原文 · 未翻译
OpenAI researchers explain why math is the road to AGI
AI models have jumped from grade-school arithmetic to olympiad-level and research mathematics in only two years. In the OpenAI Podcast, OpenAI researchers Sebastian Bubeck and Ernest Ryu explain why math has become the key test on the road to artificial general intelligence.
Reasoning models didn't exist two years ago. Four years ago, Bubeck was impressed when Google's Minerva model could draw a line through points on a coordinate system. Today, he told Andrew Mayne, these systems are helping Fields Medal winners with their daily work. At a conference 18 months ago, 80 percent of the mathematicians in the room thought it was impossible for scaled-up LLMs to crack open research problems, Bubeck says.
Ernest Ryu, a former UCLA math professor, says he solved a 42-year-old open problem about Nesterov's method in optimization theory using ChatGPT - in just twelve hours spread across three evenings. He had already spent more than 40 hours on it without AI and gotten nowhere. Ryu acted as a verifier, catching errors and steering the conversation in promising directions.

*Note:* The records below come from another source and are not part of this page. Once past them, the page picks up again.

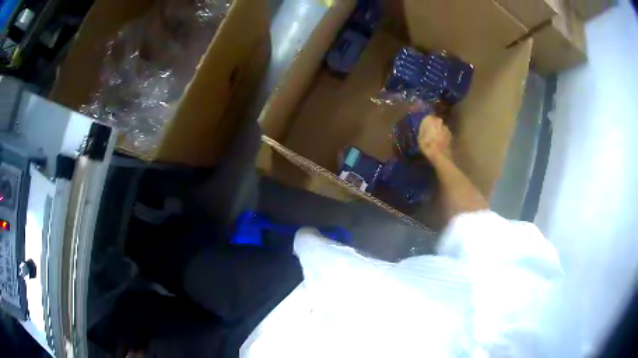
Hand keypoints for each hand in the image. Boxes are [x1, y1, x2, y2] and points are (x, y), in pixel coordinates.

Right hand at [418, 115, 451, 161]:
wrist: (440, 156)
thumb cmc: (428, 146)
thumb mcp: (420, 138)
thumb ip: (422, 129)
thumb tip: (424, 125)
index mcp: (431, 121)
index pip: (428, 117)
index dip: (426, 122)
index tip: (424, 127)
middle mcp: (440, 122)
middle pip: (436, 121)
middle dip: (433, 125)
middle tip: (430, 132)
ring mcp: (447, 129)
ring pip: (441, 127)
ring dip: (439, 130)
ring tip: (435, 138)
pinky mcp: (451, 136)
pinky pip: (445, 133)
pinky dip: (443, 136)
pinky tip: (440, 142)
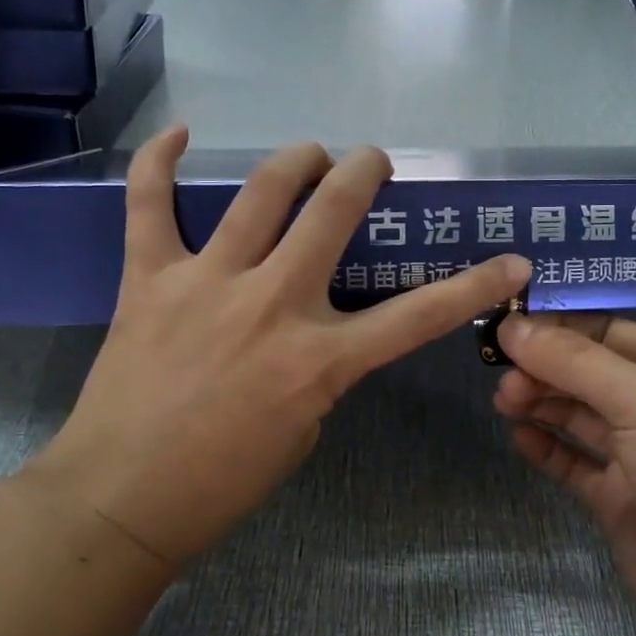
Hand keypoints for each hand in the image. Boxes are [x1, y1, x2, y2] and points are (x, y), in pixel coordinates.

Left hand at [26, 127, 531, 565]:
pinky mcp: (149, 278)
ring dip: (296, 159)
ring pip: (261, 192)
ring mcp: (208, 282)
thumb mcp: (304, 429)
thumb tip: (314, 328)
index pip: (419, 315)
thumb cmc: (223, 482)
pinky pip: (148, 203)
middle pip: (333, 211)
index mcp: (320, 358)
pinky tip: (179, 135)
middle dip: (363, 172)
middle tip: (371, 162)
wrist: (122, 500)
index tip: (512, 261)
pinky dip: (159, 161)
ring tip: (310, 154)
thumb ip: (320, 368)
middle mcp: (272, 304)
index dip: (474, 285)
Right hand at [492, 314, 635, 635]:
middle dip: (544, 368)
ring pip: (576, 416)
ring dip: (540, 403)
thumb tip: (510, 327)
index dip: (559, 326)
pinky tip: (518, 437)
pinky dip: (545, 447)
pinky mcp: (617, 499)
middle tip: (503, 377)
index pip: (608, 331)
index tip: (506, 325)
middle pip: (587, 373)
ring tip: (504, 402)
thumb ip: (573, 362)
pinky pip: (572, 462)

Why math has become the benchmark for AGI
For Bubeck, math isn't the yardstick for AGI progress by accident. It demands exactly the kind of capability a generally intelligent system needs. Mathematical proofs require long, consistent reasoning over hours, days, or even years, and a single mistake anywhere in the chain destroys the entire argument, no matter how correct the rest is. Anything that can handle that has to be able to spot and fix its own errors.
That's what the researchers want to carry over from math training into other fields, from biology to materials science. Bubeck draws a parallel with how people are educated: students learn math not because they'll go on to write proofs, but because the subject forces them to think logically.

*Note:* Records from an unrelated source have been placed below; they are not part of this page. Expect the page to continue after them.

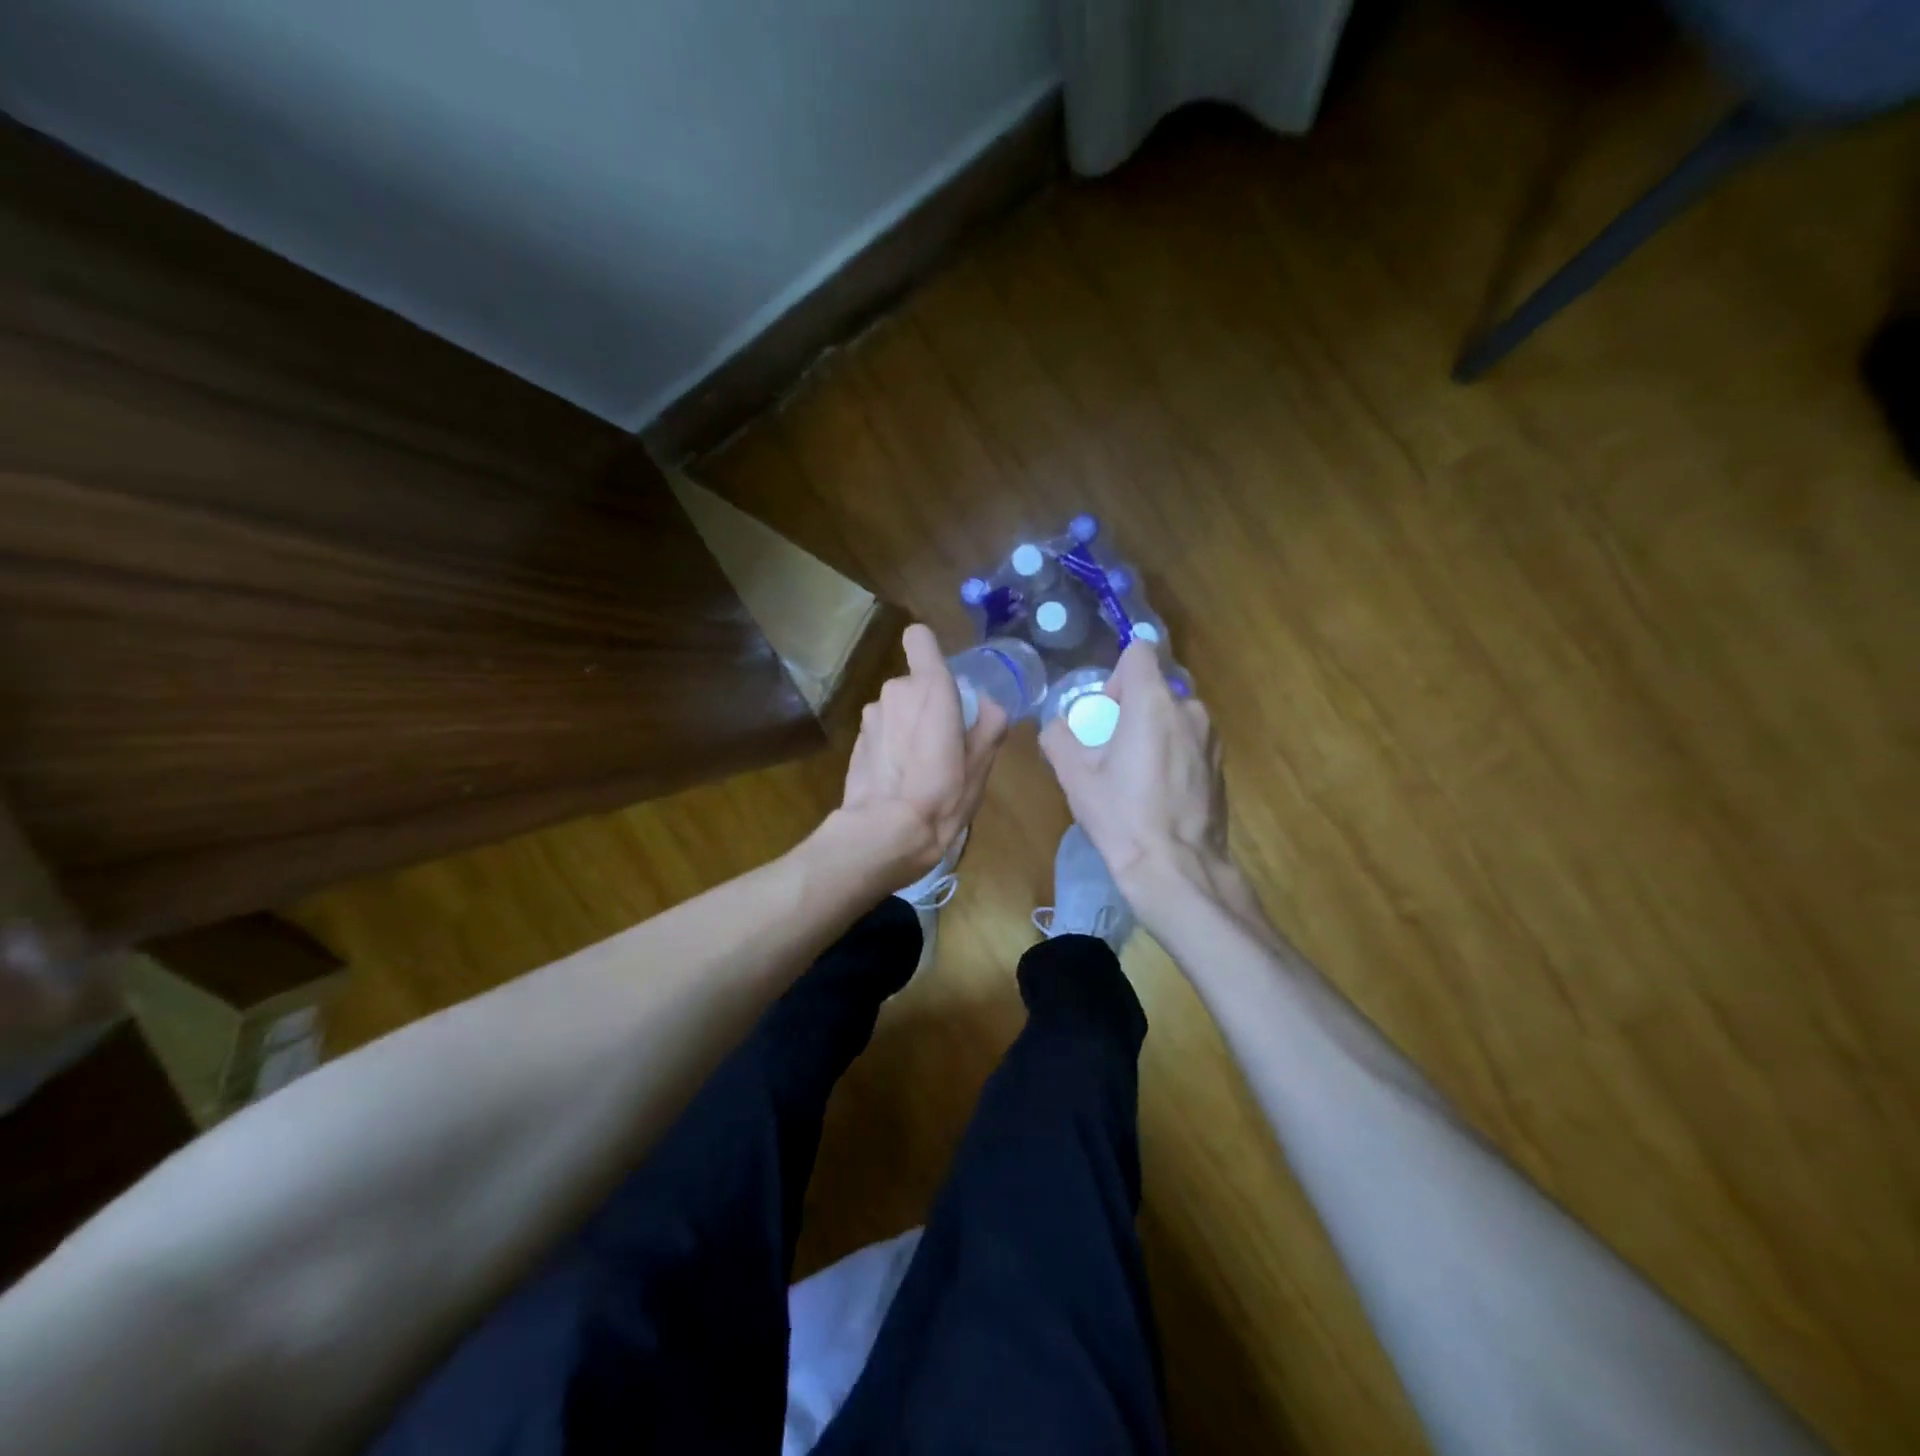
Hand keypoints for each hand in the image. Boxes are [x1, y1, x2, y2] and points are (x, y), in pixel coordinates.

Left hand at [838, 624, 1008, 875]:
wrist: (885, 831)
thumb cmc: (942, 794)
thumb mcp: (981, 762)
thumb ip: (990, 723)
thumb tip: (988, 704)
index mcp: (930, 687)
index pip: (919, 638)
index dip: (930, 651)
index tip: (944, 679)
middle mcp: (895, 691)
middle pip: (914, 683)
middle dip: (927, 704)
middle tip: (945, 742)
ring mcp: (871, 716)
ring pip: (896, 709)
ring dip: (907, 726)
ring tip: (921, 765)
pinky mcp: (856, 741)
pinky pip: (882, 731)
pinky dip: (891, 745)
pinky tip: (899, 778)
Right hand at [1041, 641, 1230, 912]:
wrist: (1177, 869)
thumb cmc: (1122, 817)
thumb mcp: (1074, 778)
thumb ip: (1058, 738)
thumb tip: (1057, 727)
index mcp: (1153, 703)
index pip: (1139, 652)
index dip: (1116, 675)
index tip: (1105, 711)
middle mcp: (1189, 710)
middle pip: (1156, 687)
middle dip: (1132, 708)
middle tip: (1112, 749)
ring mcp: (1211, 738)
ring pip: (1175, 716)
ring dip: (1154, 732)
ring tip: (1135, 774)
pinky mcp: (1221, 765)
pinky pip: (1191, 742)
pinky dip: (1173, 754)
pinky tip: (1159, 793)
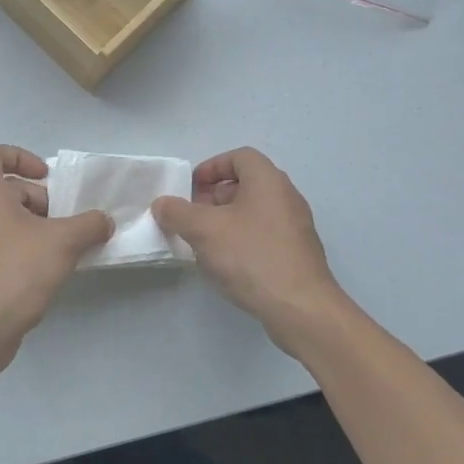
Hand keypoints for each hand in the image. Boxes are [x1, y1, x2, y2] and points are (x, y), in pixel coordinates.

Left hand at [0, 143, 112, 374]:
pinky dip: (19, 248)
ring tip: (60, 248)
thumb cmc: (16, 270)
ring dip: (31, 225)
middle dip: (37, 199)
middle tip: (63, 221)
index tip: (46, 178)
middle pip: (2, 188)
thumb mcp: (63, 242)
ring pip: (1, 218)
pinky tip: (44, 271)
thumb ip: (89, 225)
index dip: (20, 156)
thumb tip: (104, 222)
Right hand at [152, 147, 350, 339]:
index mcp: (268, 181)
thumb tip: (163, 204)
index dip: (212, 167)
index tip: (191, 188)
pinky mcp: (297, 254)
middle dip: (214, 196)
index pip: (240, 156)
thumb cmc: (250, 256)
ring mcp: (295, 227)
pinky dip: (242, 240)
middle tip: (192, 216)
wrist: (300, 307)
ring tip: (204, 243)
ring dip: (226, 221)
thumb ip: (177, 212)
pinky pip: (264, 235)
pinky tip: (227, 264)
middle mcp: (286, 197)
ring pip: (254, 212)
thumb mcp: (203, 230)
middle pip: (246, 184)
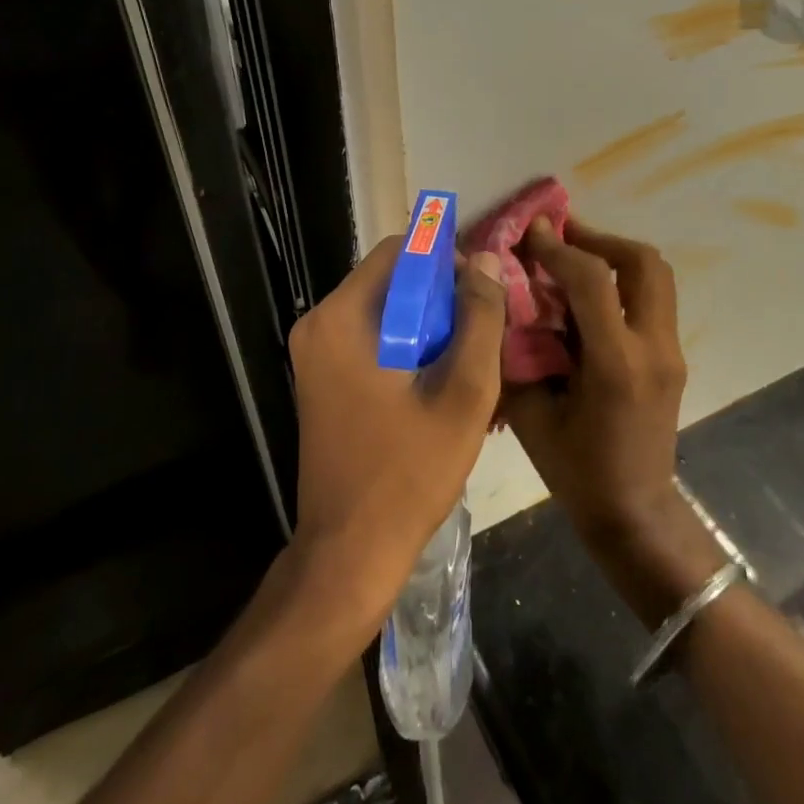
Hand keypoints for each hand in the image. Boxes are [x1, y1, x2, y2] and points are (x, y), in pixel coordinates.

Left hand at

Math also has practical advantages as a benchmark. Problems are clearly stated, answers can be checked, and nobody argues about whether a result is correct. Bubeck introduces the idea of "AGI time": two years ago, models could simulate a student's thinking for minutes. Today, they're up to days or even a week. The next target is weeks and months.
OpenAI's training methods aren't specific to math, Bubeck says, but general, which means progress in other sciences should follow. The researchers are building an "automated researcher" that can work on problems on its own over long stretches of time.
The Erdős problems and the fight over what they mean
Bubeck and Ryu also dig into the Erdős problems, a collection of open questions left behind by the late Hungarian mathematician. Bubeck says internal models initially found solutions to ten problems marked as open, mostly through deep literature searches. His misleading tweet about it sparked a public spat with Google CEO Demis Hassabis, since many people read it as a claim that OpenAI had produced new proofs. By now, Bubeck says, ChatGPT and internal models have actually produced more than ten genuinely new solutions worthy of publication in academic journals.